Actually, you question has less to do with "DB2" than it does with one of IBM's main products - IBM i on Power (also known as System i, iSeries, and AS/400 in the past). For whatever reason, IBM chooses to refer to a lot of things as "Objects" within their system. This gets very confusing to hear, because in and of itself, the operating system i5/OS is not particularly object oriented, nor is the programming language (RPG) that comes with the system. That being said, RPG is starting to gain some object-oriented functionality within the last few releases of the language.

The key point of the link you shared is that the Object Server is the piece of the iSeries that allows end users access to reports, etc. (Strangely, a lot of these reports, end-programs, etc. are referred to as objects as mentioned above). Hence the term Object Server.
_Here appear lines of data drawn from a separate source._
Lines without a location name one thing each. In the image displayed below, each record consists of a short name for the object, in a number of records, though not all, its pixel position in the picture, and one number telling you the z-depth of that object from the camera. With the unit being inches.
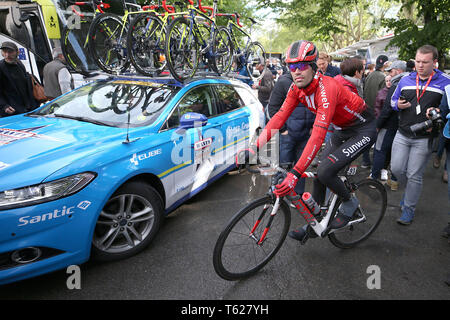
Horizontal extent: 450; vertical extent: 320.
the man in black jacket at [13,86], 187.0
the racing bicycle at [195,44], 166.9
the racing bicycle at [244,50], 233.9
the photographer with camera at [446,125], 119.4
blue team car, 84.1
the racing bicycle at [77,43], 173.3
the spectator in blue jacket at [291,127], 152.2
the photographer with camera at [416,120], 127.6
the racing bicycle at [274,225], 95.7
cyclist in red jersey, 92.4
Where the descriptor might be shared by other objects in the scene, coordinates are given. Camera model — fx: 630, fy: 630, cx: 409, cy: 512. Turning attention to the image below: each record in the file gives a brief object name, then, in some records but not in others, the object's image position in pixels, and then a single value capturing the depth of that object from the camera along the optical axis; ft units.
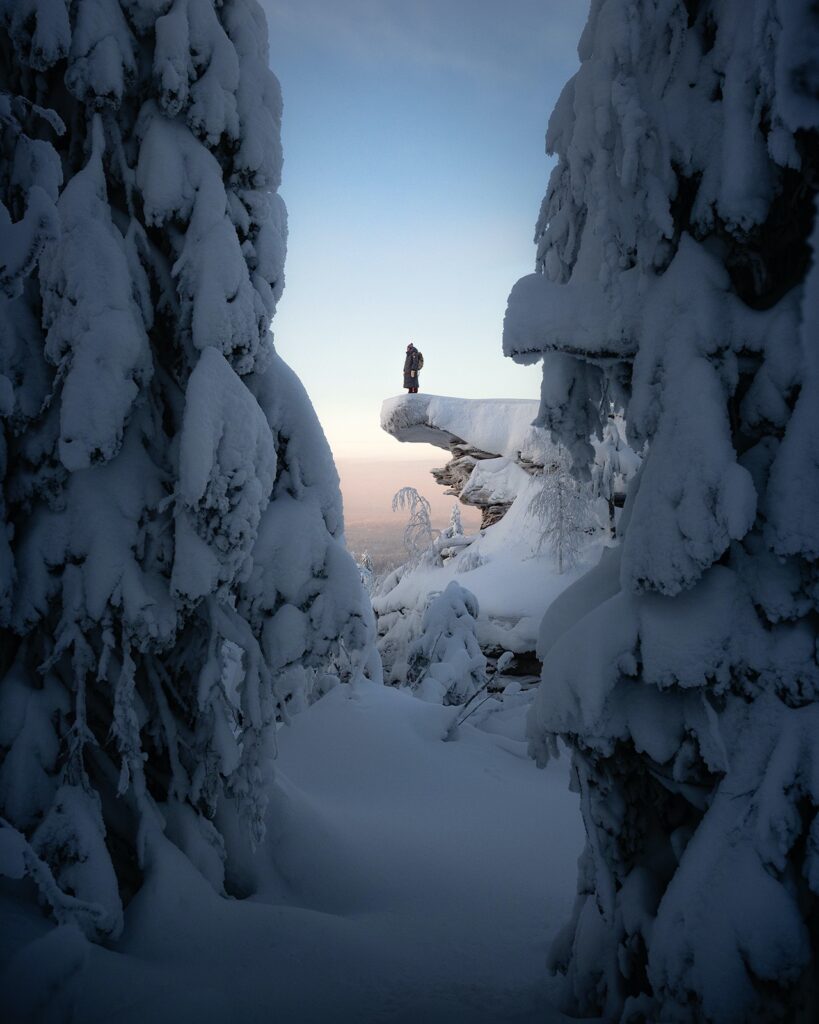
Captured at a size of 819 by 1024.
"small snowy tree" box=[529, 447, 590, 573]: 63.77
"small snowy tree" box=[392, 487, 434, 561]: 81.10
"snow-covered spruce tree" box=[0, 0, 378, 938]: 12.22
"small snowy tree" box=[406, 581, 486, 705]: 48.80
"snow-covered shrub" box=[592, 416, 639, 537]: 58.18
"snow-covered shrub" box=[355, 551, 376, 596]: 81.34
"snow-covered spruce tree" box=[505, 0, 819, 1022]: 8.24
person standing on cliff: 85.10
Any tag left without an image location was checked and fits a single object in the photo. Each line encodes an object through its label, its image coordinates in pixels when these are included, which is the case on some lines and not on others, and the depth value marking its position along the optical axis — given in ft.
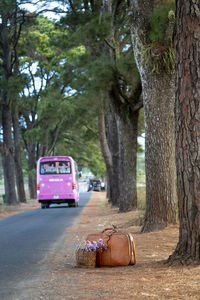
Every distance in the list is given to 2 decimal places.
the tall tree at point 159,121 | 38.47
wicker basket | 25.02
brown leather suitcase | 24.75
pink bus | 100.89
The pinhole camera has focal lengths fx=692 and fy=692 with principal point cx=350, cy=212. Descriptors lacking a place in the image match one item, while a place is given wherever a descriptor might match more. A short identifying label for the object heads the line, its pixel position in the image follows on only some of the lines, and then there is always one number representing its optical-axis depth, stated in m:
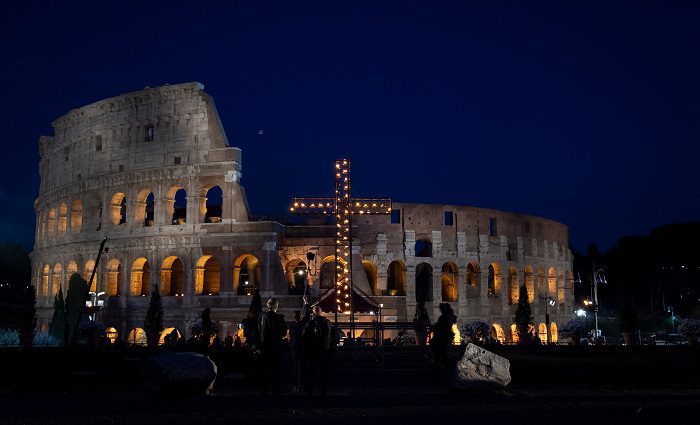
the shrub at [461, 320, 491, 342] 29.66
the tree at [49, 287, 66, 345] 35.07
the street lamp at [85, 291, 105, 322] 37.39
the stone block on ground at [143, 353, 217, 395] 10.62
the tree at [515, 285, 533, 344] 34.94
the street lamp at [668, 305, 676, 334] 60.04
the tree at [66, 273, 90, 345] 36.00
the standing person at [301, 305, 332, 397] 10.97
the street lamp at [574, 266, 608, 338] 40.50
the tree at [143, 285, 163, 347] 34.28
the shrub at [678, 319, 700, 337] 27.84
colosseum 38.00
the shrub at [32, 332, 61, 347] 32.06
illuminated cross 29.84
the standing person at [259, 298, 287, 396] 11.11
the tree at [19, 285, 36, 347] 30.17
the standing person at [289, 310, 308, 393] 11.30
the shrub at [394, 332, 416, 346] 29.86
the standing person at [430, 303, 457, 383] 12.98
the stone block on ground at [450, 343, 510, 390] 11.51
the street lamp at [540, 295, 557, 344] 48.91
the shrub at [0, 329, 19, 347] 30.12
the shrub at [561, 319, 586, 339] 31.62
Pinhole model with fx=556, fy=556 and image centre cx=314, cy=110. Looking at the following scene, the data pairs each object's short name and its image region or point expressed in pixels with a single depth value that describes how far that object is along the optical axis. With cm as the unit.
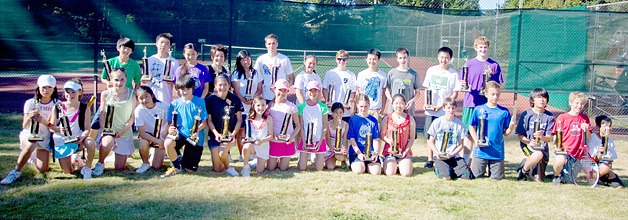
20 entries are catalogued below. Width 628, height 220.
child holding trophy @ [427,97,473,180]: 585
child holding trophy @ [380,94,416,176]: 598
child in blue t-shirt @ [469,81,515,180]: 589
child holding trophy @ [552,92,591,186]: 570
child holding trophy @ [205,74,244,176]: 575
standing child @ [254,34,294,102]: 668
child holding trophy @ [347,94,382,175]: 599
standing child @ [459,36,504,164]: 646
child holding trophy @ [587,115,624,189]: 560
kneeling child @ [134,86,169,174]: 566
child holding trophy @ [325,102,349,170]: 619
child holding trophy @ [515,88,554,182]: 576
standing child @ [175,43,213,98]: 627
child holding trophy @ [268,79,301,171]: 590
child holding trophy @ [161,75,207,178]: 562
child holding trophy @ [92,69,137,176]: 557
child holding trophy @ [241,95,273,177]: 579
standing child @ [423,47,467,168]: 652
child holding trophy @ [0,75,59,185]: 518
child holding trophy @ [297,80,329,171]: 604
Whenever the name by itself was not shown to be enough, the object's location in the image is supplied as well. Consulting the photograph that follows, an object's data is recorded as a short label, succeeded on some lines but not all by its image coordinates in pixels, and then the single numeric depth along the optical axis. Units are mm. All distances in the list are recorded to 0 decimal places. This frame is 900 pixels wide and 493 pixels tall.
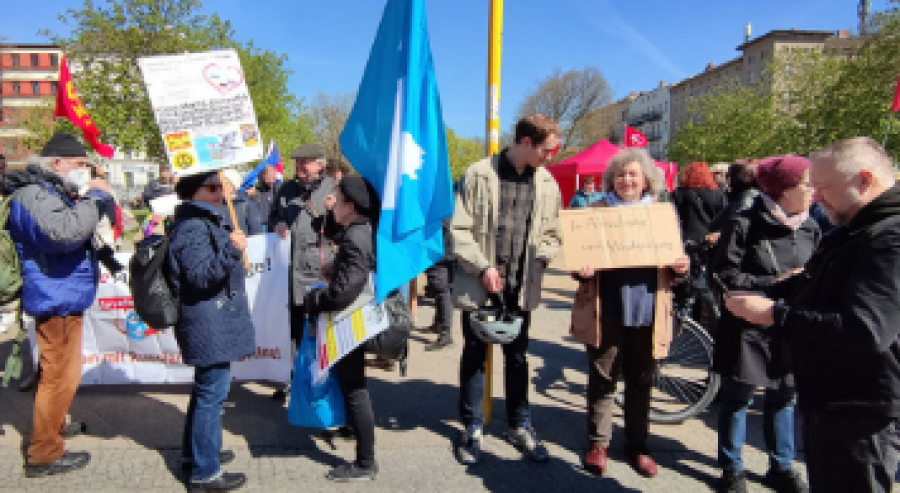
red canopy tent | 11633
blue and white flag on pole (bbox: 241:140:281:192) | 7023
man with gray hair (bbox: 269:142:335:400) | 4242
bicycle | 4043
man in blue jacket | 2943
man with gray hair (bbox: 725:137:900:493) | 1743
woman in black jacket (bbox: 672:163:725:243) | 6547
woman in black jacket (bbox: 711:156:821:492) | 3064
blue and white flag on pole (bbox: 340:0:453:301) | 2959
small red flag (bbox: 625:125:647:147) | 10852
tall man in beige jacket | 3293
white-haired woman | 3232
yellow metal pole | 3564
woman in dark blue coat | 2807
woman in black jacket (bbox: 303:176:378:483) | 2955
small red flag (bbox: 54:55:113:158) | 6258
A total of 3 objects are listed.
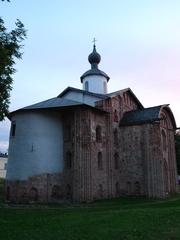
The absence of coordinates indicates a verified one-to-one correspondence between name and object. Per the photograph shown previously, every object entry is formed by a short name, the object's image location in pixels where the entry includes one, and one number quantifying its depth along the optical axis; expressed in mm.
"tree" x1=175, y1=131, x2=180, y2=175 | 24601
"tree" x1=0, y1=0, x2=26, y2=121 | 7748
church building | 14434
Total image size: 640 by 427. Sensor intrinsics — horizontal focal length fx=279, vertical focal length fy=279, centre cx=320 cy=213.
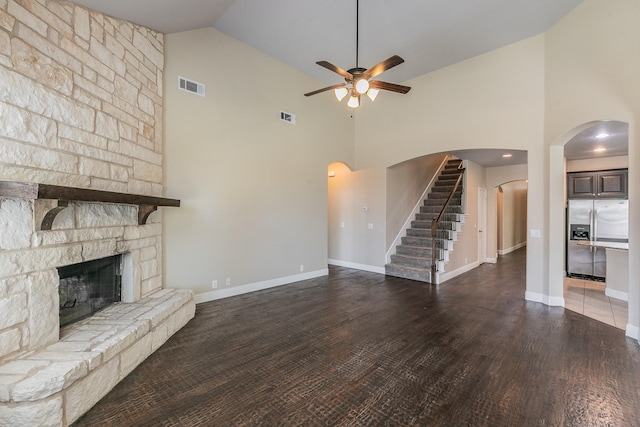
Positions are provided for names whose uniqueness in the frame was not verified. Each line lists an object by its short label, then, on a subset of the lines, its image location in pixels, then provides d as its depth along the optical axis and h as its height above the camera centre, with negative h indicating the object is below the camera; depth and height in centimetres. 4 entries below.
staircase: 620 -54
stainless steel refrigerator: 595 -30
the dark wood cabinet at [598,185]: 615 +75
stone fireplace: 196 +7
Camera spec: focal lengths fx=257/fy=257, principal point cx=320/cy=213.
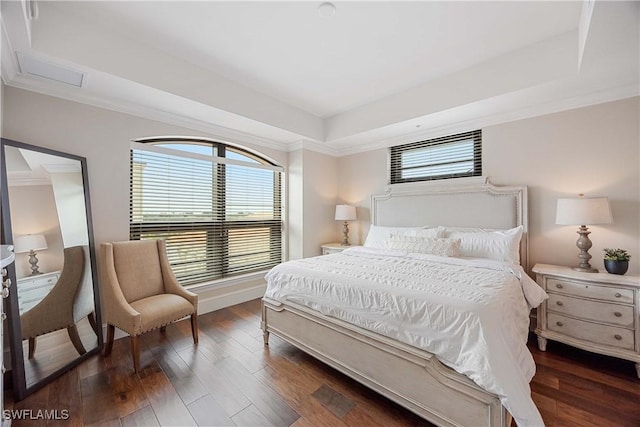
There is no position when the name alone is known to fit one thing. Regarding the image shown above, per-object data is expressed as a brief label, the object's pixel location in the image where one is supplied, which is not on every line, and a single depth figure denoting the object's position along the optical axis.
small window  3.31
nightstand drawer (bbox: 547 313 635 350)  2.05
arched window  2.98
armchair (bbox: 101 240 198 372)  2.13
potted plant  2.19
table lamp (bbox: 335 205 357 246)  4.21
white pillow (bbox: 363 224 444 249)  3.14
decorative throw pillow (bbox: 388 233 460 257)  2.72
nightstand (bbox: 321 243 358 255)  4.04
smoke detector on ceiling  1.91
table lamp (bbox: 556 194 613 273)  2.25
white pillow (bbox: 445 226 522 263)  2.59
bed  1.30
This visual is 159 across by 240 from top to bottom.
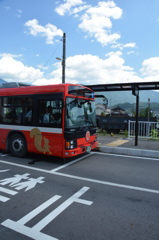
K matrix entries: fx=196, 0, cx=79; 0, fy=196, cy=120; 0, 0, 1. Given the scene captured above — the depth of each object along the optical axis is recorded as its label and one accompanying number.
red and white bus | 6.45
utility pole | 16.62
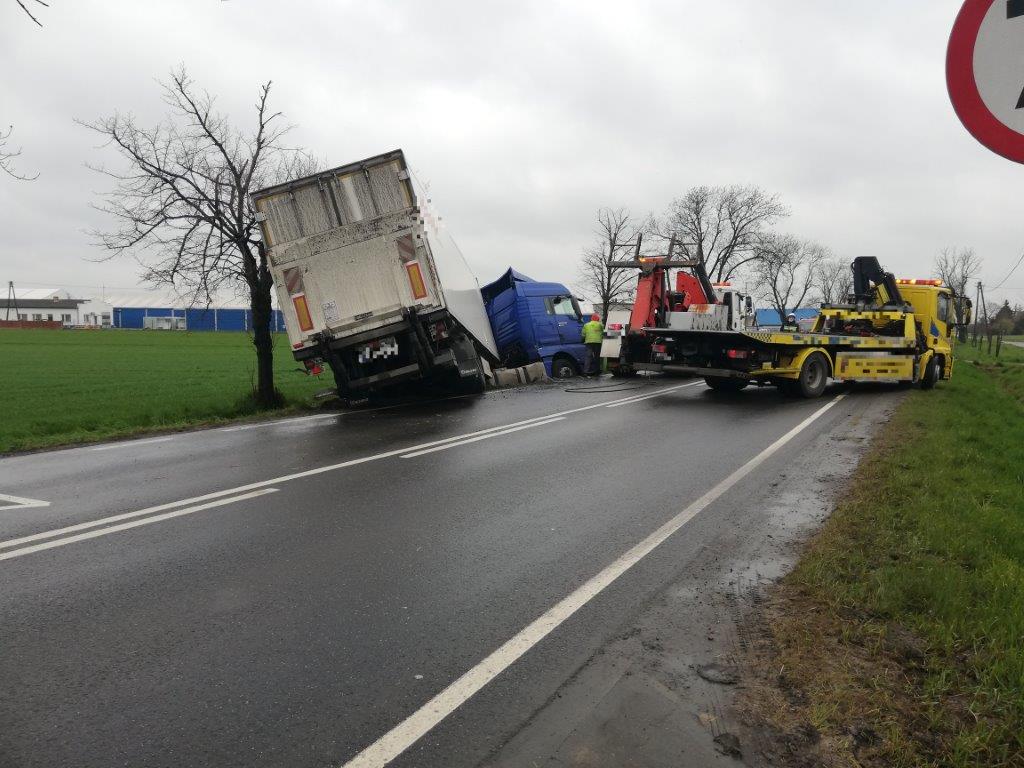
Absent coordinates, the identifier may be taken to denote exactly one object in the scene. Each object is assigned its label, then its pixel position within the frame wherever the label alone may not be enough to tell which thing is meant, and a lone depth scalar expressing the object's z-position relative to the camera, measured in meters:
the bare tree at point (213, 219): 11.89
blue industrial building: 98.25
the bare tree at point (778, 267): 68.62
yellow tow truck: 14.56
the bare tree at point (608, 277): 53.81
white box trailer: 11.97
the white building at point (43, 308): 126.19
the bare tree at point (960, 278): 59.72
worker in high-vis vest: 20.88
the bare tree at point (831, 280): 92.62
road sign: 2.54
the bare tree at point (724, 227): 66.25
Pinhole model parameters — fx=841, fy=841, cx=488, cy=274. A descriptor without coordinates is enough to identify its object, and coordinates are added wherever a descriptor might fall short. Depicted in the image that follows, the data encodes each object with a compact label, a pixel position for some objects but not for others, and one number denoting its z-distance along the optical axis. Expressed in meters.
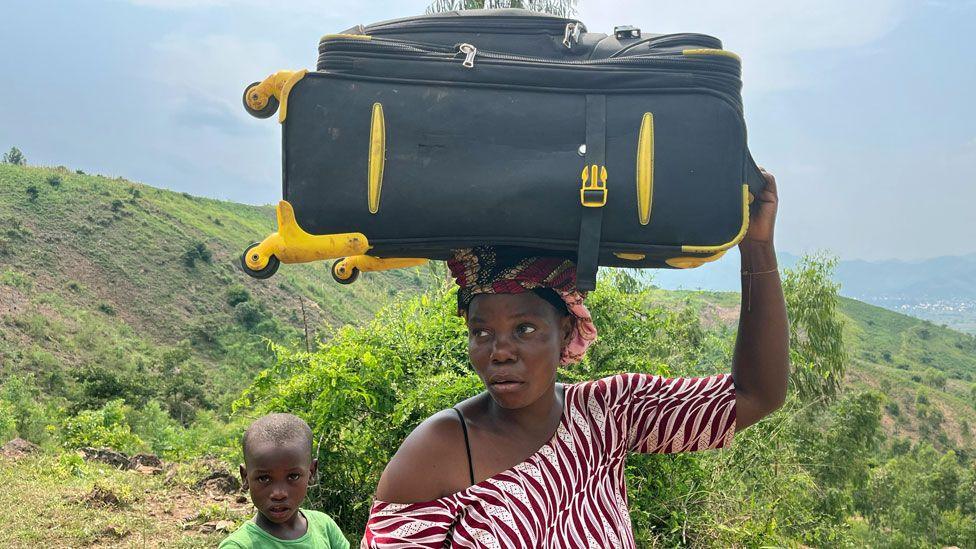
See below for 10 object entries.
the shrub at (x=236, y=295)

Now, all this being said, the iSeries does come with a version of DB2. It is called DB2 for i and it is actually integrated into the operating system and the file system. It differs from DB2 LUW (Linux, Unix, Windows) in that it relies on an EBCDIC representation of text rather than ASCII. It also functions a bit different under the covers. Because it is integrated into the OS, the OS takes care of monitoring DB2, so you can actually get away with having no DBA on staff. We did it for years. I've heard similar of other iSeries shops. (And since IBM created the RPG language for the iSeries it integrates incredibly well with DB2 as well.)

Now if it also helps, a physical iSeries server can be divided into several LPARs (logical partitions). Perhaps a "virtual server" if you will. So an LPAR is an "instance" of the iSeries.

Since DB2 for i is integrated into the OS, there is one instance of DB2 per instance of the OS. In other words, each LPAR is an instance of DB2 (and also like THE one and only database at the same time). And unlike DB2 LUW, you cannot have more than one instance on the same server. And lastly, a "library" for DB2 for i, is the equivalent of a schema, and a "file" for DB2 for i, is the equivalent of a table.

Hope this helps clarify your thoughts.